The percent change in averaged median wind velocity was calculated for each season per decade for each grid cell in the domain. The two wind farms (Figure 3) were in the region with the greatest changes by decade. These two wind farm locations have similar landscape conditions with open, rural land with low population densities and similar elevations. The locations varied in elevation by 21 m and are approximately 142 km apart.
Both wind farms use GE 1.5 MW SLE commercial wind turbines, so they are directly comparable in power calculations. Due to the restraints associated with real data and the practices of other wind power studies, five-minute Mesonet observations were used.
The NARCCAP grid points closest to each Mesonet site (Figure 3) were chosen to represent the change in wind velocity per season, per decade for future decades. The distance between the Buffalo Mesonet site and Centennial wind farm is 23 km, and the distance between the Weatherford Mesonet site and the Weatherford Wind Energy Center (WWEC) is 4 km. The distance between the Centennial wind farm and the closest NARCCAP grid point is 16.9 km, and the distance between the WWEC wind farm site and the closest NARCCAP grid point is 19.3 km.

9. Findings

We believe NARCCAP median wind velocity patterns for 1999 in the region of the two wind farms were realistic in representing Oklahoma’s observed wind climate, as known from other research [27]. The modeled winds presented the strongest wind velocities in western Oklahoma and decreased southward and eastward through Oklahoma. This is partially an effect of surface geography, where there is considerably more forest and hills, providing increased surface friction in the eastern part of the study domain.

• [Exercise goal]
Reproduce word for word the stretch of the passage on Oklahoma wind farms from "Both wind farms" through "is 19.3 km.". The lines that come next are separate material, apart from the passage on Oklahoma wind farms.

• [Raw data]
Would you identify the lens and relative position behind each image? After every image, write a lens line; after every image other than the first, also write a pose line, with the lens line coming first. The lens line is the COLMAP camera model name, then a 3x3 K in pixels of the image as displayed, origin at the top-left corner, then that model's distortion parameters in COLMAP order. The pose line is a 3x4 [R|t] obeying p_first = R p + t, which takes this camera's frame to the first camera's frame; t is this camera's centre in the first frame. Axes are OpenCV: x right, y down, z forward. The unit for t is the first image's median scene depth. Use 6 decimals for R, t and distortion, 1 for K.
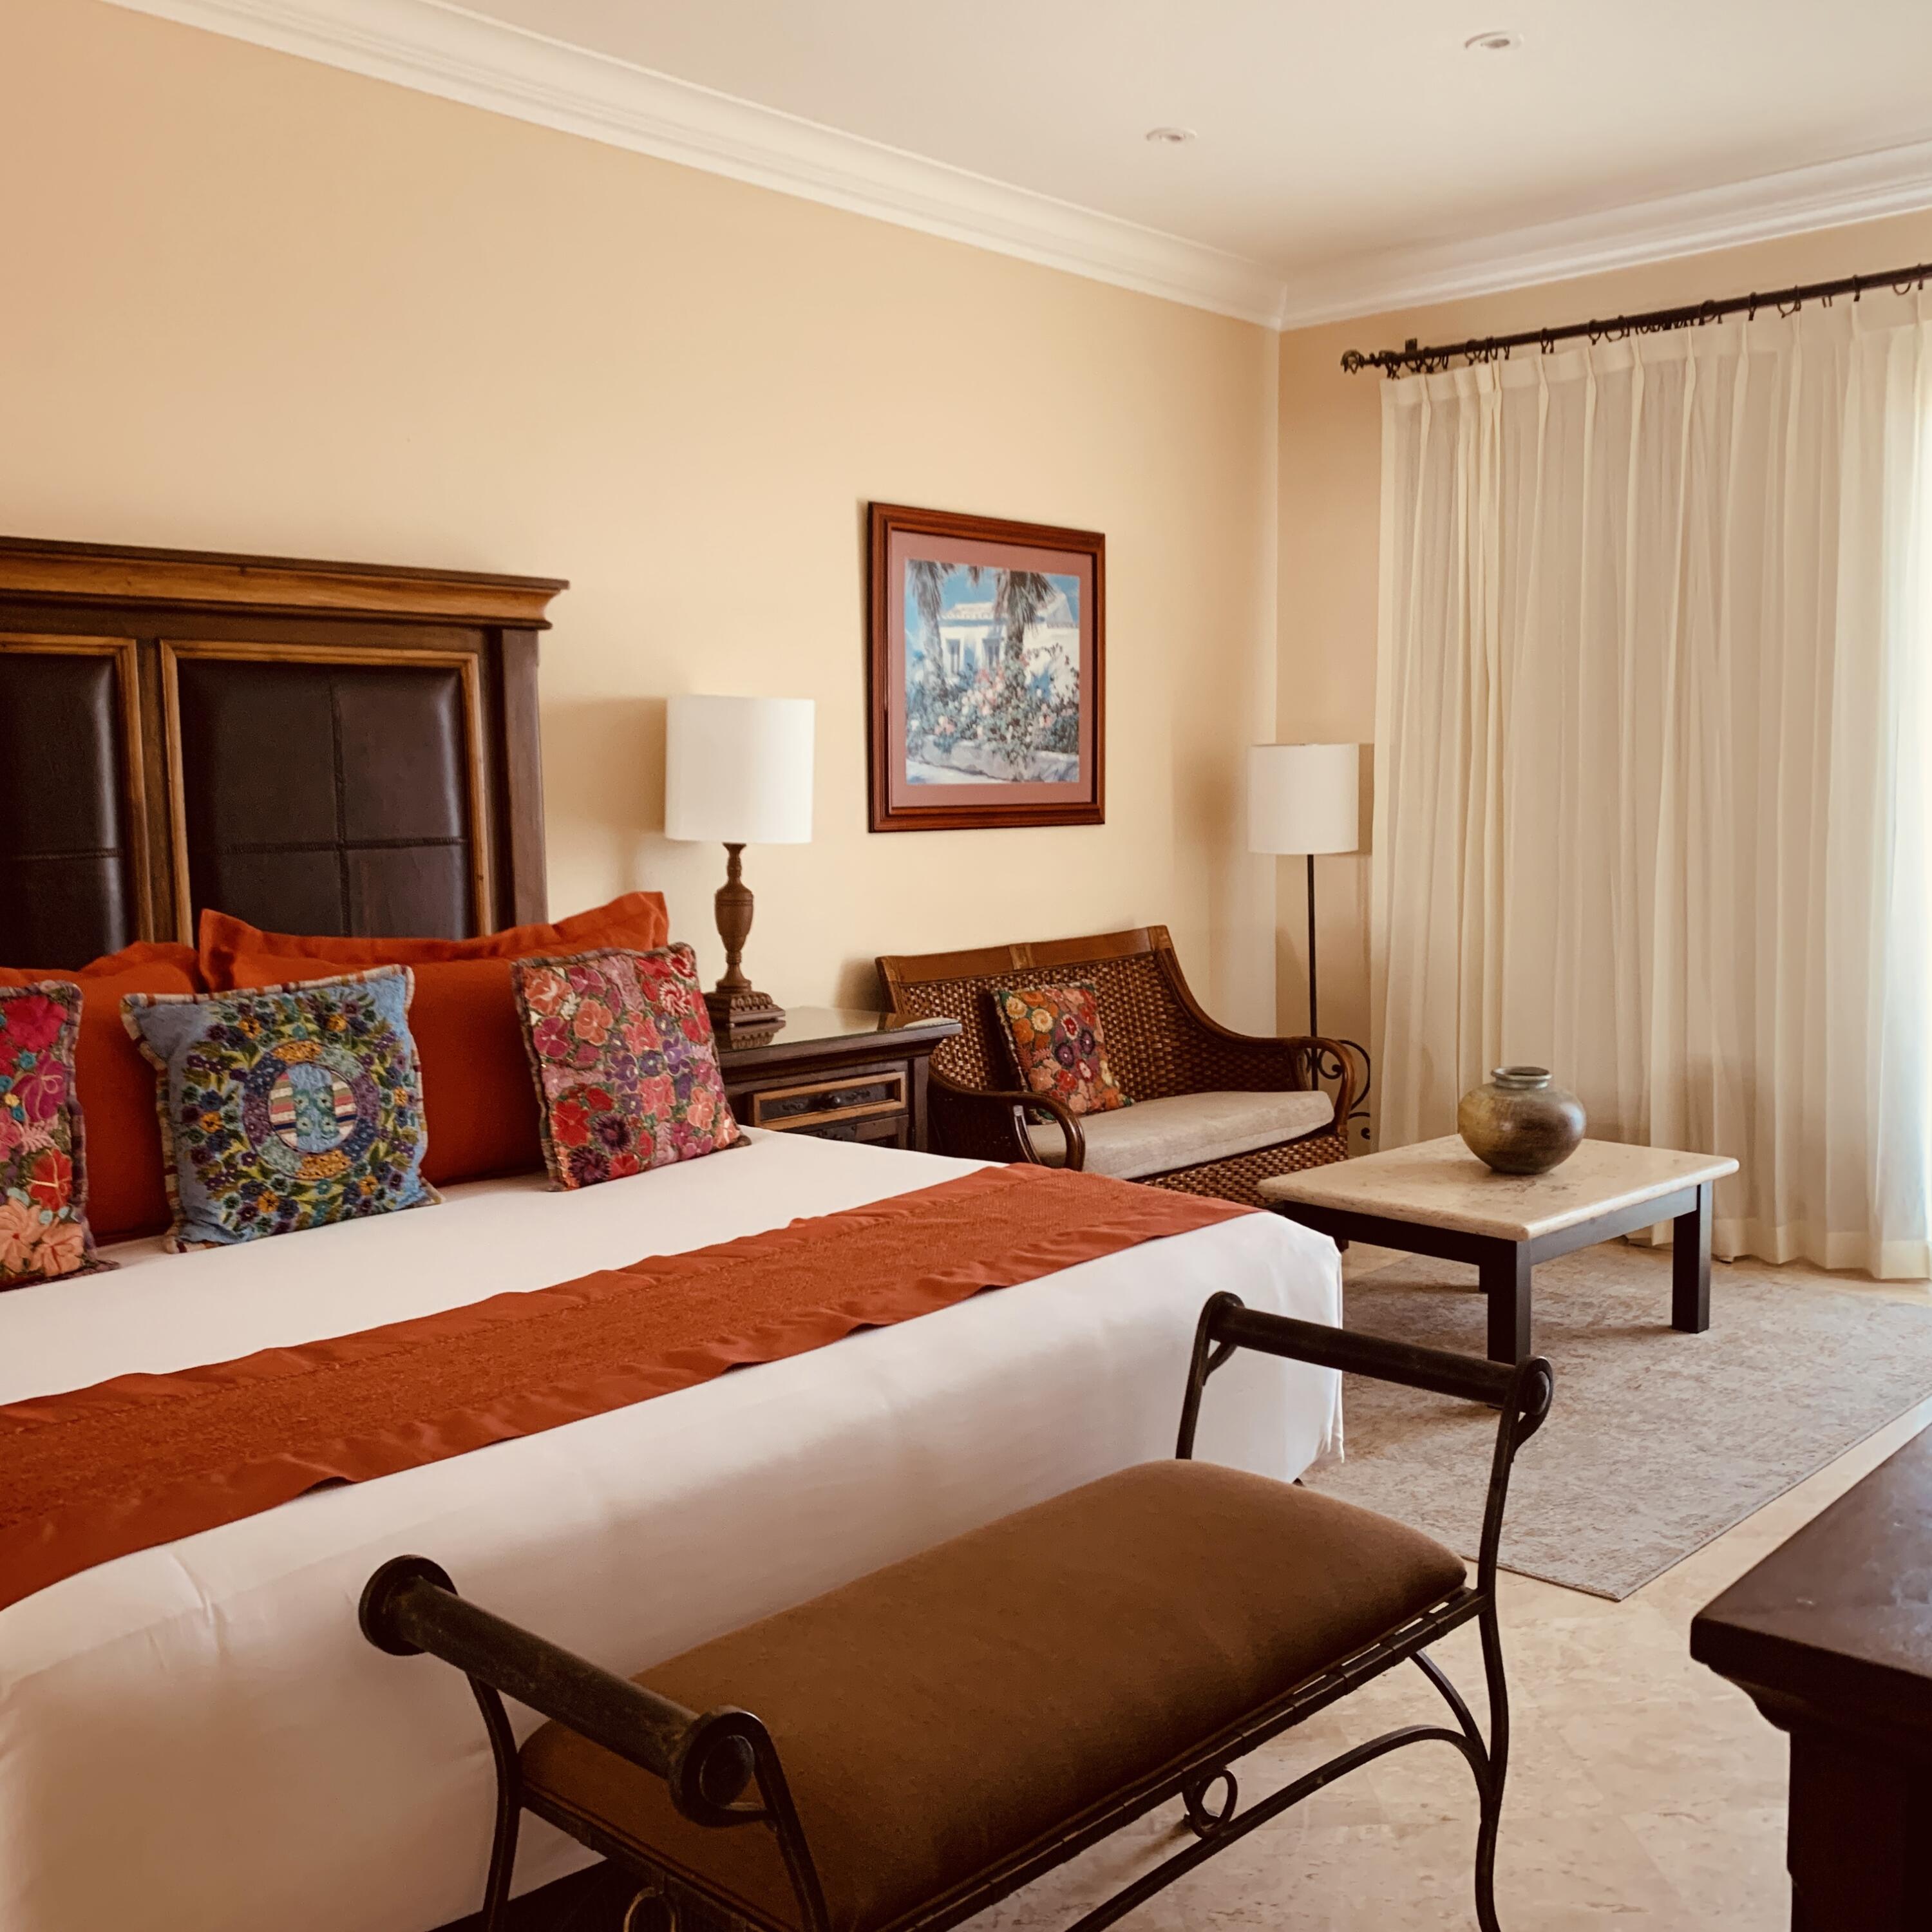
lens RADIAL K [[2024.3, 0, 965.4], [0, 2024.3, 967.5], [0, 0, 1]] dist [0.015016, 0.000000]
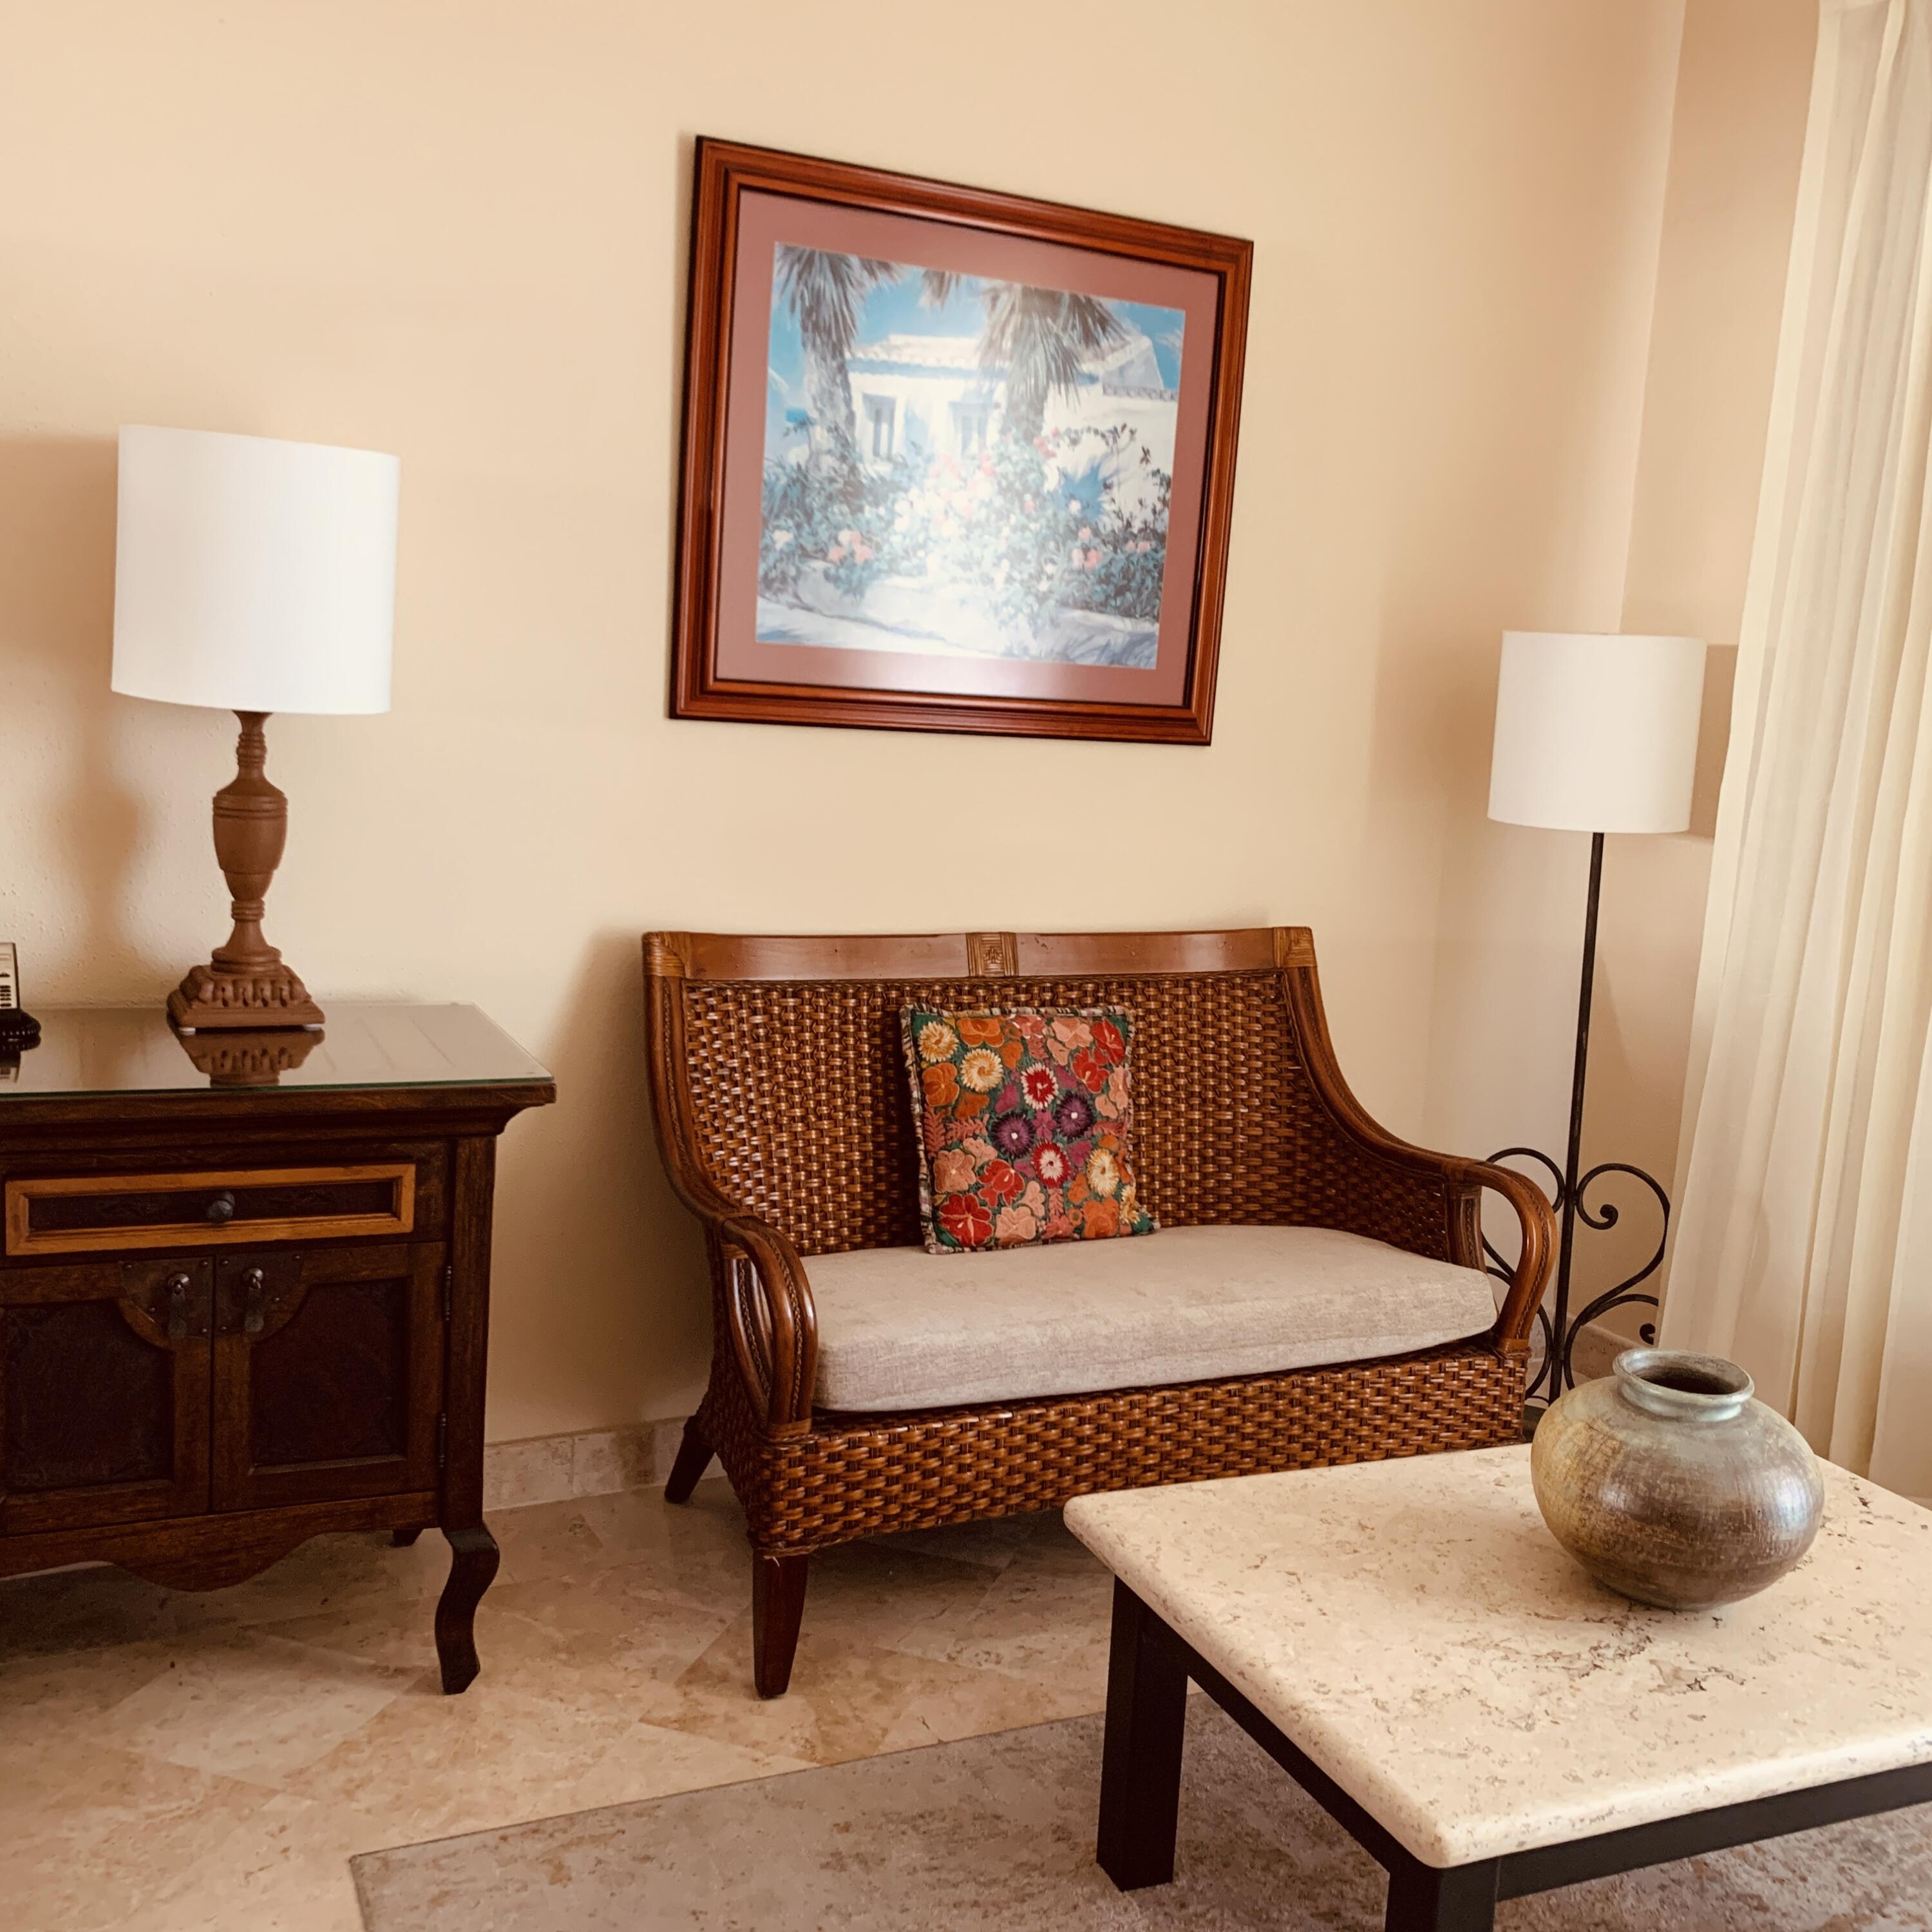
lens RADIAL K [[2024.3, 0, 973.9], [0, 2024.3, 951.3], [0, 0, 1]] dist [0.015016, 0.000000]
pose [[0.931164, 0.122424, -0.343433, 0.230010], [-0.108809, 0.992327, 0.058719, -0.041281], [0.347986, -0.017308, 0.937340, 0.454910]]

• [Completed exercise]
Both wind farms use GE 1.5 MW SLE commercial wind turbines, so they are directly comparable in power calculations. Due to the restraints associated with real data and the practices of other wind power studies, five-minute Mesonet observations were used.
The NARCCAP grid points closest to each Mesonet site (Figure 3) were chosen to represent the change in wind velocity per season, per decade for future decades. The distance between the Buffalo Mesonet site and Centennial wind farm is 23 km, and the distance between the Weatherford Mesonet site and the Weatherford Wind Energy Center (WWEC) is 4 km. The distance between the Centennial wind farm and the closest NARCCAP grid point is 16.9 km, and the distance between the WWEC wind farm site and the closest NARCCAP grid point is 19.3 km.